What is expected: Copy, exactly and without additions, every line in the records below from the one holding "staining of normal" through the one holding "analysis of breast", both ends included.
BEGIN Data for this task
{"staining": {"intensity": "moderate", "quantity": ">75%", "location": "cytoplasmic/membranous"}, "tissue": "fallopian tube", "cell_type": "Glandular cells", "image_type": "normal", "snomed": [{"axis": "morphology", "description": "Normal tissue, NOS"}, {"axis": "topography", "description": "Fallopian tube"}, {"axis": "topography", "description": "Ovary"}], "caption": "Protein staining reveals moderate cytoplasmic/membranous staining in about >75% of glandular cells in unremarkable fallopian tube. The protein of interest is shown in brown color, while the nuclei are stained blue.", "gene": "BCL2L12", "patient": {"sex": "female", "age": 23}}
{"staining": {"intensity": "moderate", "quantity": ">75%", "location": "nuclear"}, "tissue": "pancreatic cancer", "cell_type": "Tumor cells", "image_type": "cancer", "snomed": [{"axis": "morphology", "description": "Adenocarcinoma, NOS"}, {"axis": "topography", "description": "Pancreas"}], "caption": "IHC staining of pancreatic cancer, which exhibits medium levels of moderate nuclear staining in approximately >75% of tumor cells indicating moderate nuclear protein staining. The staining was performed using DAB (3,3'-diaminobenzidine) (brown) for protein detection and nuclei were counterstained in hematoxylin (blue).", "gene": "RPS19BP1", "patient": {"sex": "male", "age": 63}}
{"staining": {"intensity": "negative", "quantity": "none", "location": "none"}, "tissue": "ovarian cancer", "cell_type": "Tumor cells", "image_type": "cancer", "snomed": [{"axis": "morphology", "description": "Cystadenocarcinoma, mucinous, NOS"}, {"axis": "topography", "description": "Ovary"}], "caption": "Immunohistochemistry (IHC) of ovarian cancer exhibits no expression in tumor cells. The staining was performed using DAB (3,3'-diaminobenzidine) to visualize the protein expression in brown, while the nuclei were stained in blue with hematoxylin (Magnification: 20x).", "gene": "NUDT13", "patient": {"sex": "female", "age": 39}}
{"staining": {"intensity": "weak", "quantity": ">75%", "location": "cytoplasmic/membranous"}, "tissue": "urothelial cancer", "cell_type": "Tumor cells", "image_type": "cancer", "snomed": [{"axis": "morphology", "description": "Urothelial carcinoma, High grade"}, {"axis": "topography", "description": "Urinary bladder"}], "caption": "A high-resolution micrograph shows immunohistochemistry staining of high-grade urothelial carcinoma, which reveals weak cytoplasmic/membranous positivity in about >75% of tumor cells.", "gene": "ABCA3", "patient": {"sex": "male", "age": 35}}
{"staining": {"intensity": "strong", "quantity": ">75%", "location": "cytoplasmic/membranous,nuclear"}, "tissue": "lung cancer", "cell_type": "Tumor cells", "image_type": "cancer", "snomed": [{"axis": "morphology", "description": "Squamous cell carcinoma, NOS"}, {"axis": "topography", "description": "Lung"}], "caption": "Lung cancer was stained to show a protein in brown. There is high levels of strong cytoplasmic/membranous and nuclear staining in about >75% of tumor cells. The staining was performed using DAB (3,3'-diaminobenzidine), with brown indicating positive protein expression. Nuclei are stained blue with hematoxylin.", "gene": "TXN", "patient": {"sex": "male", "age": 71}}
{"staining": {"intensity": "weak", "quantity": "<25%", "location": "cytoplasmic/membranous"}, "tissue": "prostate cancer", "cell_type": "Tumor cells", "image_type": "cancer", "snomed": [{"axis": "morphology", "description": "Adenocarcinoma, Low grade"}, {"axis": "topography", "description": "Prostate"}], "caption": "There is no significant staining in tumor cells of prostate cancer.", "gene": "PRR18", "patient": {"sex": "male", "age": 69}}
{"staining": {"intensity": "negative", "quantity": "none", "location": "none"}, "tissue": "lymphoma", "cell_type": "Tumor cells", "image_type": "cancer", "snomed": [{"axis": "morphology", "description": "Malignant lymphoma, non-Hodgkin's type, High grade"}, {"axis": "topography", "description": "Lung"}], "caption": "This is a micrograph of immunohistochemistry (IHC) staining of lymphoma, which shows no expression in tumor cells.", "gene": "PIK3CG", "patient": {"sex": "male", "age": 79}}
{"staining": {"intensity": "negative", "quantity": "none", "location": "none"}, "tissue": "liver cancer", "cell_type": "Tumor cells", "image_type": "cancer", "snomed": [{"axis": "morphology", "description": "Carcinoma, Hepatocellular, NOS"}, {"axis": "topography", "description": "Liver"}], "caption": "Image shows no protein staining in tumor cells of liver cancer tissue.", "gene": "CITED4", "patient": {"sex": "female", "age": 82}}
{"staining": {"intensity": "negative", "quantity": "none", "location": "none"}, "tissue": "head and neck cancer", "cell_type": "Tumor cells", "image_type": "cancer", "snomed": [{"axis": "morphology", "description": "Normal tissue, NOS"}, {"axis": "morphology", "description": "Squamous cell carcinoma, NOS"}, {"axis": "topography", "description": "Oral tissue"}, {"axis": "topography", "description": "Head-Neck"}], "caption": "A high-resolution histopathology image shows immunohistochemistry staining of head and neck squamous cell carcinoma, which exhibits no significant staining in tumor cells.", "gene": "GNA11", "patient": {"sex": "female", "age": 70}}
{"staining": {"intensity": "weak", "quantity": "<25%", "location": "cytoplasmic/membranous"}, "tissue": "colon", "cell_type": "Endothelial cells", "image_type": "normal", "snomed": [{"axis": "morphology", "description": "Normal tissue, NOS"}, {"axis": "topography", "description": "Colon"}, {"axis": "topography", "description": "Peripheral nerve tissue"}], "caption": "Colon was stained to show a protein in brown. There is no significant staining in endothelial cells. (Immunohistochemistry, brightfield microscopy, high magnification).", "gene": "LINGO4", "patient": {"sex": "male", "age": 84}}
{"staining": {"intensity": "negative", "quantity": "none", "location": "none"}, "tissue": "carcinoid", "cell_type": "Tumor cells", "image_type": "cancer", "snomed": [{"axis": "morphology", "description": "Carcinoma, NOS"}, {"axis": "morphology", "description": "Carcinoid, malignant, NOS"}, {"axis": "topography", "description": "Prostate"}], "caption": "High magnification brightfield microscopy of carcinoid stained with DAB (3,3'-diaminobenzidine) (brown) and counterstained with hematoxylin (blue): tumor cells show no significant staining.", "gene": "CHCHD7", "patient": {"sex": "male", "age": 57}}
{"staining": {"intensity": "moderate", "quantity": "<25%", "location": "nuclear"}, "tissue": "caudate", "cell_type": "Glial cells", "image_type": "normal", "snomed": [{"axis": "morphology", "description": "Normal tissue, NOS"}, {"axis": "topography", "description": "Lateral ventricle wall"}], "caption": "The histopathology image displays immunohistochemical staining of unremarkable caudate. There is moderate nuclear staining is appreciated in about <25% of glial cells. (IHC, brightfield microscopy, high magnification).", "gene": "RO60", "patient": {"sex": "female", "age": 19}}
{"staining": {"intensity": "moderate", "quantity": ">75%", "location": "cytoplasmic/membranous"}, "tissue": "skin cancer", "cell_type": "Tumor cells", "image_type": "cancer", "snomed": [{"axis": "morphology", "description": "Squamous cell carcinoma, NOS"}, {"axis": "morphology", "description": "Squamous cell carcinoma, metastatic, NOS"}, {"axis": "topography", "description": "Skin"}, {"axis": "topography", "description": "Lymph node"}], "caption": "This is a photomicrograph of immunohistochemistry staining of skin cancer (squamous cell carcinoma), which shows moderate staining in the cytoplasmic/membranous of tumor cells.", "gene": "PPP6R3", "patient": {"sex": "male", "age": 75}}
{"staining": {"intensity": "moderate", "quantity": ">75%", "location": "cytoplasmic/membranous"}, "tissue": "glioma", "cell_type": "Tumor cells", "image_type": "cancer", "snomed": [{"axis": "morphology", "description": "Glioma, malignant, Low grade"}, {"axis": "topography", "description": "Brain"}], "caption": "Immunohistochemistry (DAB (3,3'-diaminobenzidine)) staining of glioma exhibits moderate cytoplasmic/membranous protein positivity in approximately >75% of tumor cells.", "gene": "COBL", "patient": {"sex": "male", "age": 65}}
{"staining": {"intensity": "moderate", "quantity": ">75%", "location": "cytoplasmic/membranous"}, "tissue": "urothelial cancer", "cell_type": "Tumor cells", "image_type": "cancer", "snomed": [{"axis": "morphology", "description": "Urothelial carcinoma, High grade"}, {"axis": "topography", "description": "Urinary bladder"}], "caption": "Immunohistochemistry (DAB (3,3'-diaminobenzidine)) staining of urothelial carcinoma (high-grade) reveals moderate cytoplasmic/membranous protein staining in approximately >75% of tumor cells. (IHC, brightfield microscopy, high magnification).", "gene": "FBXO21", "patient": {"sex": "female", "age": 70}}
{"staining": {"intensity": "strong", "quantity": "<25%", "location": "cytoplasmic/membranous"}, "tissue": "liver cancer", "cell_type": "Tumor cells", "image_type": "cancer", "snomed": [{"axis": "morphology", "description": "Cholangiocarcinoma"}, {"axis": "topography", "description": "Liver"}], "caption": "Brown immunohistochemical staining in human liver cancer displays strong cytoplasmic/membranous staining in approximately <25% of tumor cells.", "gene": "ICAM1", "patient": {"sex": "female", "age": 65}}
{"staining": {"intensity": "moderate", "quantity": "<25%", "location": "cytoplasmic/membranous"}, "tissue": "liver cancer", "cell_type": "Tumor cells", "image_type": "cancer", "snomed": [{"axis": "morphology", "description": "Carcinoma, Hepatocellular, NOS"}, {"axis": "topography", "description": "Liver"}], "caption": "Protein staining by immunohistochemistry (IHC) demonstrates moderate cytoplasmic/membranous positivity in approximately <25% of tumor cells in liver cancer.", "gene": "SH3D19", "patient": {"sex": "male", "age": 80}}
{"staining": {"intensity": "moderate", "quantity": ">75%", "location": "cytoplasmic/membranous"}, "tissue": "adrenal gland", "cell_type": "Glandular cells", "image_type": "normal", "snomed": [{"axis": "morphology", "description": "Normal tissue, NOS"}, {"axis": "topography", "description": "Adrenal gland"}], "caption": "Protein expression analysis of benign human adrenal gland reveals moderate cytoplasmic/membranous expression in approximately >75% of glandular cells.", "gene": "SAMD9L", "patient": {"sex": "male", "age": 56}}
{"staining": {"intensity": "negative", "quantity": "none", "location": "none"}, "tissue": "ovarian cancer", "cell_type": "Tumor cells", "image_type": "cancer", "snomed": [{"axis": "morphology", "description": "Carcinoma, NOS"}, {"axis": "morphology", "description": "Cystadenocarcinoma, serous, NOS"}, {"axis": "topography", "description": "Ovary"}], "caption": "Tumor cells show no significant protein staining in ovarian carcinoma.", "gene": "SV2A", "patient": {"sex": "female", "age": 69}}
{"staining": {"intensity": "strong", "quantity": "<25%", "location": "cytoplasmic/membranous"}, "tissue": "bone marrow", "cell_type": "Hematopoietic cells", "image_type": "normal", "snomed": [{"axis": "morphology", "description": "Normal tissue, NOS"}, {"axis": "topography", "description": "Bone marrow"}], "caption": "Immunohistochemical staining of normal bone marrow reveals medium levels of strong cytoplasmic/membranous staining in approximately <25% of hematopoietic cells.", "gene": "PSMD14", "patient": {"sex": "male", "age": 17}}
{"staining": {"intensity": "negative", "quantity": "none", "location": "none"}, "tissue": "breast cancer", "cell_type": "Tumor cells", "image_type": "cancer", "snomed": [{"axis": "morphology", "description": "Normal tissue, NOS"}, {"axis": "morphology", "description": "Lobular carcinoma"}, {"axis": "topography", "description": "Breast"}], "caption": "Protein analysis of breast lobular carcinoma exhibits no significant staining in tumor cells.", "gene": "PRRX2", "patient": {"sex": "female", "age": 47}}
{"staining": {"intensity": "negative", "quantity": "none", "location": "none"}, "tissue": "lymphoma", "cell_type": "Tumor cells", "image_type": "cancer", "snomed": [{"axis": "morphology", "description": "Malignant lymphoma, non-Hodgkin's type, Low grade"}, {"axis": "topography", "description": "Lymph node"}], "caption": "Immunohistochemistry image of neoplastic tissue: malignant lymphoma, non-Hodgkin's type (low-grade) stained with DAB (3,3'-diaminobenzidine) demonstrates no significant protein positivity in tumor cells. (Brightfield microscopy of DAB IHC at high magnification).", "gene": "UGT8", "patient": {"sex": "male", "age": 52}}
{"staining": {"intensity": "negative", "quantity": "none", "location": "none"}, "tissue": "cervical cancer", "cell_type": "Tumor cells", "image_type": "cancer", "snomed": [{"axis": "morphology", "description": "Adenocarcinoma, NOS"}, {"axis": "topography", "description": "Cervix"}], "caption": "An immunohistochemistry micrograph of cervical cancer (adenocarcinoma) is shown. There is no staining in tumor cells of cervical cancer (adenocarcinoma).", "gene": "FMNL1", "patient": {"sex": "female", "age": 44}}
END Data for this task
Task response:
{"staining": {"intensity": "strong", "quantity": "<25%", "location": "cytoplasmic/membranous"}, "tissue": "bone marrow", "cell_type": "Hematopoietic cells", "image_type": "normal", "snomed": [{"axis": "morphology", "description": "Normal tissue, NOS"}, {"axis": "topography", "description": "Bone marrow"}], "caption": "Immunohistochemical staining of normal bone marrow reveals medium levels of strong cytoplasmic/membranous staining in approximately <25% of hematopoietic cells.", "gene": "PSMD14", "patient": {"sex": "male", "age": 17}}
{"staining": {"intensity": "negative", "quantity": "none", "location": "none"}, "tissue": "breast cancer", "cell_type": "Tumor cells", "image_type": "cancer", "snomed": [{"axis": "morphology", "description": "Normal tissue, NOS"}, {"axis": "morphology", "description": "Lobular carcinoma"}, {"axis": "topography", "description": "Breast"}], "caption": "Protein analysis of breast lobular carcinoma exhibits no significant staining in tumor cells.", "gene": "PRRX2", "patient": {"sex": "female", "age": 47}}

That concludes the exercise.